While you like the intuition of the bootstrap histogram by itself, your partner who will be going on the vacation with you, likes seeing percent intervals. To accommodate them, you decide to highlight the 95% interval by shading the region.
def bootstrap(data, n_boots):
return [np.mean(np.random.choice(data,len(data))) for _ in range(n_boots) ]
pollution = pd.read_csv('./dataset/pollution_wide.csv')
cinci_may_NO2 = pollution.query("city == 'Cincinnati' & month == 5").NO2
# Generate bootstrap samples
boot_means = bootstrap(cinci_may_NO2, 1000)
# Get lower and upper 95% interval bounds
lower, upper = np.percentile(boot_means, [2.5, 97.5])
# Plot shaded area for interval
plt.axvspan(lower, upper, color = 'gray', alpha = 0.2);
# Draw histogram of bootstrap samples
sns.distplot(boot_means, bins = 100, kde = False);
Your bootstrap histogram looks stable and uniform. You're now confident that the average NO2 levels in Cincinnati during your vacation should be in the range of 16 to 23.
Bootstrapped regressions
While working for the Long Beach parks and recreation department investigating the relationship between $NO_2$ and $SO_2$ you noticed a cluster of potential outliers that you suspect might be throwing off the correlations.
Investigate the uncertainty of your correlations through bootstrap resampling to see how stable your fits are. For convenience, the bootstrap sampling is complete and is provided as no2_so2_boot
along with no2_so2
for the non-resampled data.
no2_so2 = pd.read_csv('./dataset/no2_so2.csv', index_col=0)
no2_so2_boot = pd.read_csv('./dataset/no2_so2_boot.csv', index_col=0)
sns.lmplot('NO2', 'SO2', data = no2_so2_boot,
# Tell seaborn to a regression line for each sample
hue = 'sample',
# Make lines blue and transparent
line_kws = {'color': 'steelblue', 'alpha': 0.2},
# Disable built-in confidence intervals
ci = None, legend = False, scatter = False);
# Draw scatter of all points
plt.scatter('NO2', 'SO2', data = no2_so2);
The outliers appear to drag down the regression lines as evidenced by the cluster of lines with more severe slopes than average. In a single plot, you have not only gotten a good idea of the variability of your correlation estimate but also the potential effects of outliers.
Lots of bootstraps with beeswarms
As a current resident of Cincinnati, you're curious to see how the average NO2 values compare to Des Moines, Indianapolis, and Houston: a few other cities you've lived in.
To look at this, you decide to use bootstrap estimation to look at the mean NO2 values for each city.

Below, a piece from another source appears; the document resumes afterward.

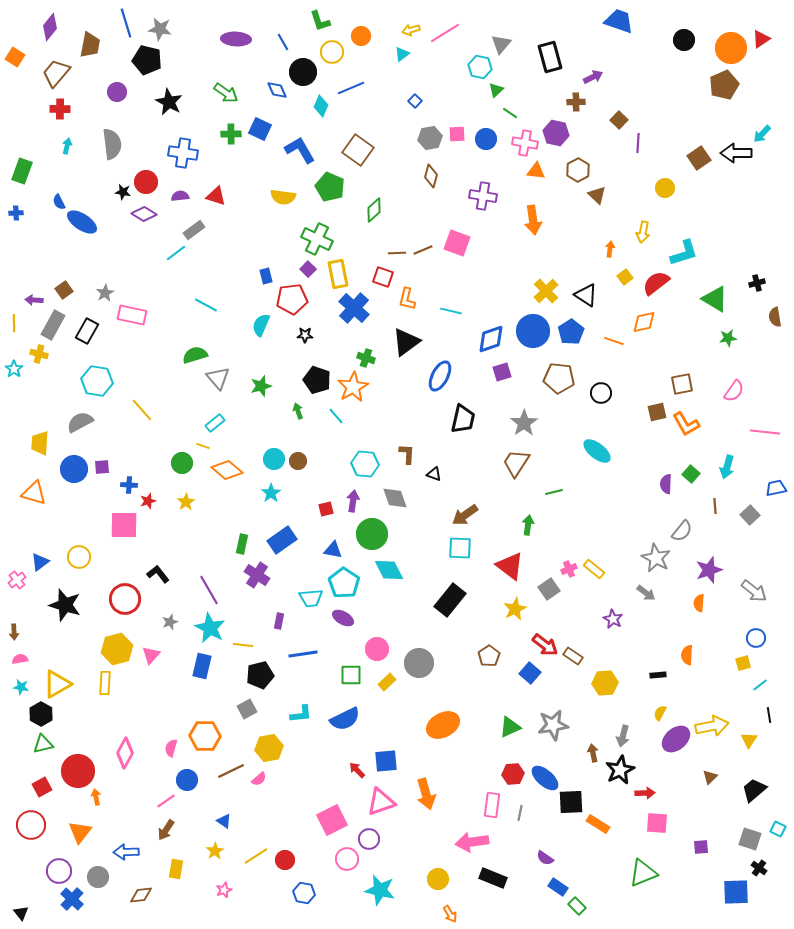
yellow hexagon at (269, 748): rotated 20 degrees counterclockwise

Because the comparisons are of primary interest, you will use a swarm plot to compare the estimates.
pollution_may = pollution.query("month == 5")
pollution_may
city_boots = pd.DataFrame()
for city in ['Cincinnati', 'Des Moines', 'Indianapolis', 'Houston']:
# Filter to city
city_NO2 = pollution_may[pollution_may.city == city].NO2
# Bootstrap city data & put in DataFrame
cur_boot = pd.DataFrame({'NO2_avg': bootstrap(city_NO2, 100), 'city': city})
# Append to other city's bootstraps
city_boots = pd.concat([city_boots,cur_boot])
# Beeswarm plot of averages with citys on y axis
sns.swarmplot(y = "city", x = "NO2_avg", data = city_boots, color = 'coral');
The beeswarm plots show that Indianapolis and Houston both have the highest average NO2 values, with Cincinnati falling roughly in the middle. Interestingly, you can rather confidently say that Des Moines has the lowest as nearly all its sample estimates fall below those of the other cities.